Staffing shortages have caused many serious problems in numerous professions throughout the past year, and healthcare has been no exception. This area has been especially hard hit with respect to staffing of nurses — the U.S. Bureau of Labor Statistics reported that 275,000 additional nurses will be needed by the end of the decade. No doubt about it, this is not just a problem for large healthcare systems to deal with; it causes significant problems for patients as well. It is feared that dangerous patient care practices and poor outcomes will become more common if this situation is not remedied soon.
Addressing the root causes behind staffing shortages is a complicated affair and may take many years to affect real change. But this is not a problem that can wait that long for a solution, so what do we do now? One way that we may be able to fill the gap is through clever uses of technology that help current staff members to be more efficient, and effectively do the job of more than one person. Machine learning enthusiast Adam Milton-Barker reasoned that if healthcare providers had fewer distractions, they might be able to accomplish more real work during their shifts. Towards this end, he developed a proof of concept system that was designed to reduce time wasted making unnecessary rounds, instead directing the attention of hospital staff to where it is actually needed.
With the help of Edge Impulse, Milton-Barker developed a machine learning algorithm that can recognize the keywords “doctor," “nurse," and “help” in spoken language. By optimizing this classification pipeline for edge computing devices, it was possible to run it on a small, low-power, inexpensive microcontroller that has the potential to be installed in every room of a healthcare facility that is used to house patients. With such a device installed in each room, requests for assistance can be passively detected, then wirelessly transmitted to a central server. By monitoring these requests, staff can be dispatched exactly where they are needed, when they are needed.
As the hardware platform for this device that is designed to minimize time wasted by staff and maximize positive patient outcomes, Milton-Barker chose the Arduino Nano 33 BLE Sense development board. A 32-bit Arm Cortex M4 MCU running at 64 MHz and 256 KB of SRAM come standard on this tiny board. Wireless communications are provided via a Bluetooth Low Energy radio that is ideal for communicating inference results from the machine learning algorithm. In addition to a slew of other sensors, there is also a microphone, which makes the Nano 33 BLE Sense an all-in-one solution for this project.
To teach the algorithm to understand the keywords, Milton-Barker recorded a custom dataset. He accomplished this by first linking the Arduino to his Edge Impulse project, which allowed him to record utterances with the onboard microphone and have them automatically uploaded to Edge Impulse. A total of 150 repetitions of each keyword were spoken during the data collection process. To make the model more robust, a “noise” class was also recorded and combined with data from the Microsoft Scalable Noisy Speech Dataset. As a final step, random speech samples were extracted from this same Microsoft speech dataset and used to create an “unknown” class.

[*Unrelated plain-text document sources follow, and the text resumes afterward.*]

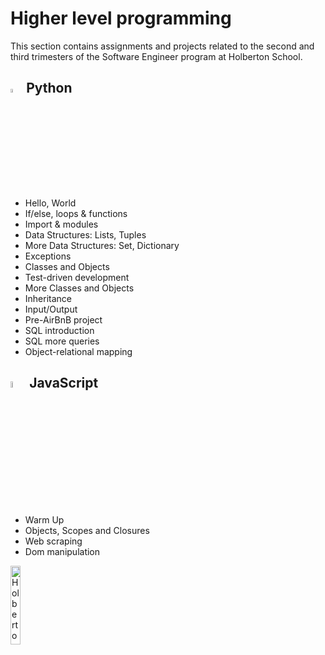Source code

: # Higher level programming
This section contains assignments and projects related to the second and third trimesters of the Software Engineer program at Holberton School.

## <a  href="https://www.python.org/"> <img src="https://upload.wikimedia.org/wikipedia/commons/thumb/1/1f/Python_logo_01.svg/800px-Python_logo_01.svg.png" alt="Python Language" width=4% heigth=4% ></img></a> Python

-   Hello, World
-   If/else, loops & functions
-   Import & modules
-   Data Structures: Lists, Tuples
-   More Data Structures: Set, Dictionary
-   Exceptions
-   Classes and Objects
-   Test-driven development
-   More Classes and Objects
-   Inheritance
-   Input/Output
-   Pre-AirBnB project
-   SQL introduction
-   SQL more queries
-   Object-relational mapping

## <a  href="https://www.python.org/"> <img src="https://upload.wikimedia.org/wikipedia/commons/3/3b/Javascript_Logo.png" alt="JS Language" width=5%></img></a> JavaScript
-   Warm Up
-   Objects, Scopes and Closures
-  Web scraping
-  Dom manipulation

<a> <img src="https://apply.holbertonschool.com/holberton-logo.png" alt="Holberton logo" width=18% heigth=18% ></img></a>
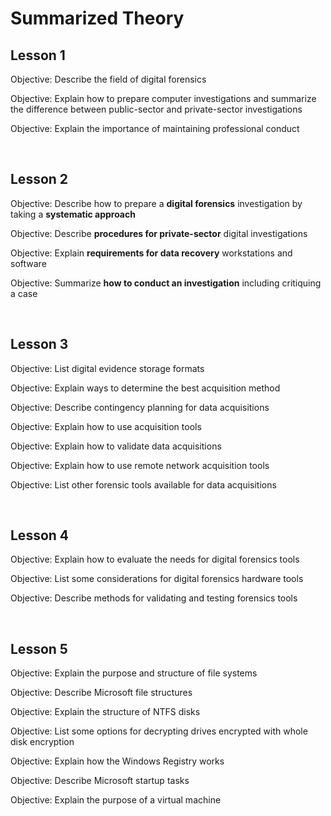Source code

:# Summarized Theory  

## Lesson 1  

Objective: Describe the field of digital forensics  

Objective: Explain how to prepare computer investigations and summarize the difference between public-sector and private-sector investigations  

Objective: Explain the importance of maintaining professional conduct  

<br>

## Lesson 2  

Objective: Describe how to prepare a <b>digital forensics</b> investigation by taking a <b>systematic approach</b>  

Objective: Describe <b>procedures for private-sector</b> digital investigations  

Objective: Explain <b>requirements for data recovery</b> workstations and software  

Objective: Summarize <b>how to conduct an investigation</b> including critiquing a case  

<br>

## Lesson 3  

Objective: List digital evidence storage formats  

Objective: Explain ways to determine the best acquisition method  

Objective: Describe contingency planning for data acquisitions  

Objective: Explain how to use acquisition tools  

Objective: Explain how to validate data acquisitions  

Objective: Explain how to use remote network acquisition tools  

Objective: List other forensic tools available for data acquisitions  

<br>

## Lesson 4  

Objective: Explain how to evaluate the needs for digital forensics tools  

Objective: List some considerations for digital forensics hardware tools  

Objective: Describe methods for validating and testing forensics tools  

<br>

## Lesson 5  

Objective: Explain the purpose and structure of file systems  

Objective: Describe Microsoft file structures  

Objective: Explain the structure of NTFS disks  

Objective: List some options for decrypting drives encrypted with whole disk encryption  

Objective: Explain how the Windows Registry works  

Objective: Describe Microsoft startup tasks  

Objective: Explain the purpose of a virtual machine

Now for the easy part — an impulse was created in Edge Impulse Studio consisting of an MFCC preprocessing block that is optimized for extracting the most relevant features from audio samples. This serves to reduce the computational overhead of subsequent steps and enable them to run on smaller hardware platforms, like microcontrollers. The features were fed into a neural network classifier, which will do the work of recognizing which of the known classes a new audio sample belongs to. The training process was initiated with the click of a button, and afterwards metrics were presented to give Milton-Barker an idea of how well the model was performing. With the average training classification accuracy coming in at 99.2%, the model was looking excellent. This result was validated using the live classification tool, which allowed for direct, on-device testing in real-time.
When it comes to healthcare applications, close might not be good enough. So the Performance Calibration tool was used to further test the model by assessing how it will perform under real world use with streaming audio data. The results of this testing helped with the selection of an appropriate post-processing algorithm that fine-tunes the final result. Adjustable parameters can tune the post-processing algorithm to control the trade-off between the false acceptance rate and false rejection rate. In short, the Performance Calibration tool makes a good model perform even better.
Having rigorously optimized the algorithm for performance on edge devices and for classification accuracy, everything was set for deployment to the physical hardware. Milton-Barker chose to do this by exporting the full analysis pipeline as an Arduino library. This offers the flexibility to insert one’s own logic into the code, for example, it would be possible to trigger an arbitrary action when a certain inference result occurs.
The final device was capable of detecting the predefined keywords from a continuous stream of real-time audio with a high degree of accuracy. The classification result, along with a unique identifier tied to each device, was broadcast wirelessly via Bluetooth such that a central server could record it. This is all the information required to know that a patient in a particular room is requesting help of a specific type. Not bad for an afternoon’s worth of work and less than a hundred dollars in parts.
Using the information in the documentation it would be a simple task to add to the set of recognized keywords, or to adapt the methods for an entirely different application area. And as a shortcut to get you on your way quickly, you can clone Milton-Barker’s Edge Impulse project.